Submitted to: International Archives of Allergy and Immunology
Publication Type: Peer reviewed journal
Publication Acceptance Date: 7/21/2000
Publication Date: N/A
Citation: Interpretive Summary: Food allergies are becoming increasingly important as new foods enter the human food chain. Soy products have a history of eliciting allergic responses in a small but expanding proportion of the population. Sensitivity to soybean products generally involves gastrointestinal disturbances, but they generally becomes less severe as individuals mature. The research described in this communication is focused on the identification of regions on the surface of one of the major soybean allergens to which individuals sensitive to soy products react. The allergen described in the communication is called glycinin. Because it is a seed storage protein, it is one of the most prevalent proteins in the seed. The information will aid scientists who are interested in either developing seeds that lack the allergen, or whose goal is to develop a means to desensitize individuals to soy products.

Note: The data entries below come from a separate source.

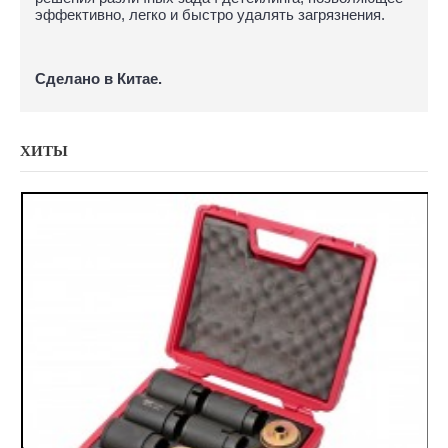
эффективно, легко и быстро удалять загрязнения.
Сделано в Китае.
ХИТЫ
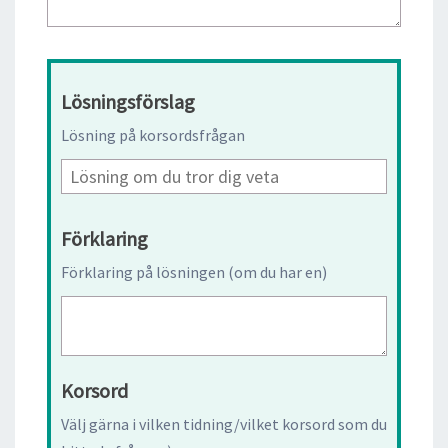
Lösningsförslag
Lösning på korsordsfrågan
Förklaring
Förklaring på lösningen (om du har en)
Korsord
Välj gärna i vilken tidning/vilket korsord som du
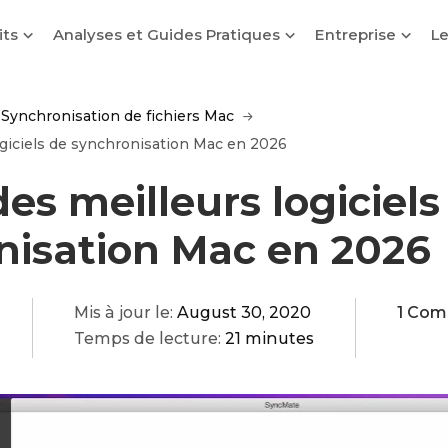
its
Analyses et Guides Pratiques
Entreprise
Le
Synchronisation de fichiers Mac
logiciels de synchronisation Mac en 2026
 des meilleurs logiciels
nisation Mac en 2026
Mis à jour le:
August 30, 2020
1 Co
Temps de lecture:
21 minutes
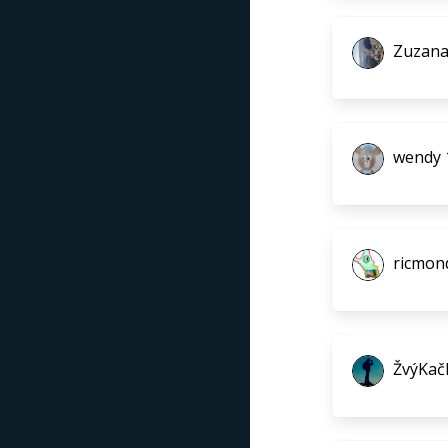
Zuzana
wendy 
ricmon
ŽvýKač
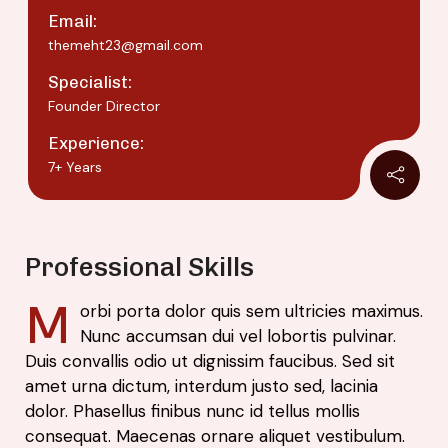
Email:
themeht23@gmail.com
Specialist:
Founder Director
Experience:
7+ Years
Professional Skills
M
orbi porta dolor quis sem ultricies maximus.
Nunc accumsan dui vel lobortis pulvinar.
Duis convallis odio ut dignissim faucibus. Sed sit
amet urna dictum, interdum justo sed, lacinia
dolor. Phasellus finibus nunc id tellus mollis
consequat. Maecenas ornare aliquet vestibulum.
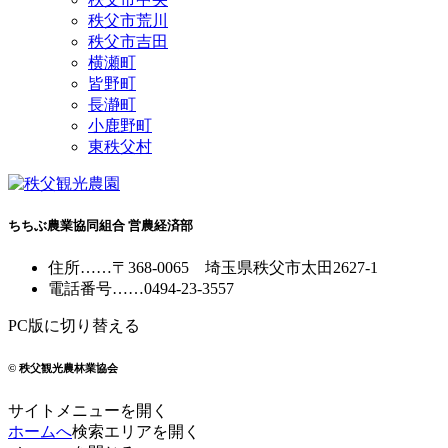
秩父市荒川
秩父市吉田
横瀬町
皆野町
長瀞町
小鹿野町
東秩父村
ちちぶ農業協同組合 営農経済部
住所
……
〒368-0065
埼玉県秩父市太田2627-1
電話番号
……
0494-23-3557
PC版に切り替える
© 秩父観光農林業協会
サイトメニューを開く
ホームへ
検索エリアを開く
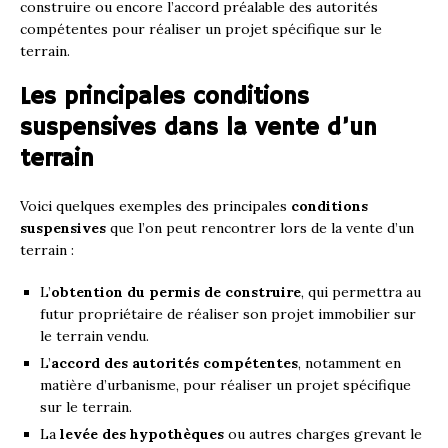
construire ou encore l’accord préalable des autorités
compétentes pour réaliser un projet spécifique sur le
terrain.
Les principales conditions
suspensives dans la vente d’un
terrain
Voici quelques exemples des principales
conditions
suspensives
que l’on peut rencontrer lors de la vente d’un
terrain :
L’
obtention du permis de construire
, qui permettra au
futur propriétaire de réaliser son projet immobilier sur
le terrain vendu.
L’
accord des autorités compétentes
, notamment en
matière d’urbanisme, pour réaliser un projet spécifique
sur le terrain.
La
levée des hypothèques
ou autres charges grevant le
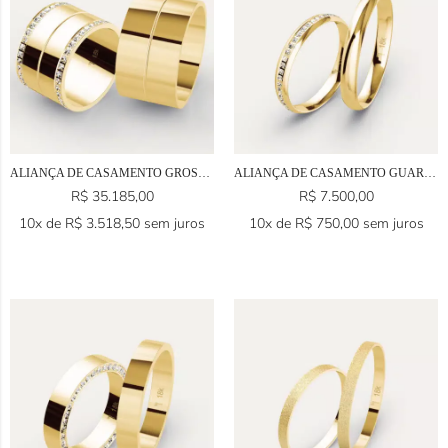
ALIANÇA DE CASAMENTO GROSSA EM OURO 18K
ALIANÇA DE CASAMENTO GUARULHOS EM OURO 18K
R$
35.185,00
R$
7.500,00
10x de
R$
3.518,50
sem juros
10x de
R$
750,00
sem juros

Technical Abstract: Individuals develop allergic sensitivity to soybean products. The objectives of this study were:1) To identify unique proteins in soybean extracts that bind to specific IgE from soybean-sensitive individuals; 2) Characterize specific B-cell epitopes; 3) Determine if any amino acid were critical to IgE binding; and, 4) Model the allergen to the 3-D phaseolin molecule. Preparative and 2-D SDS-PAGE/IgE immunoblot analysis was used to identify a 21-kD soybean-specific allergen from crude soybean extracts. Amino acid sequence analysis identified the protein as G2 glycinin. B-cell epitopes were identified using SPOTs peptide analysis. Eleven linear epitopes, representing linear 15 amino acid peptide sequences, bound to IgE. One epitope could be rendered non-IgE binding by alanine substitutions in the peptide. Structural orientation of the IgE-binidng regions was mapped to the 3-D phaseolin molecule using molecular modeling of the protein tertiary structure. The epitopes were distributed asymmetrically on the surface of the G2 trimers. The non-random distribution of the IgE binding sites provides new insight about the organization of the trimers in 11S complexes of the G2 glycinin allergen.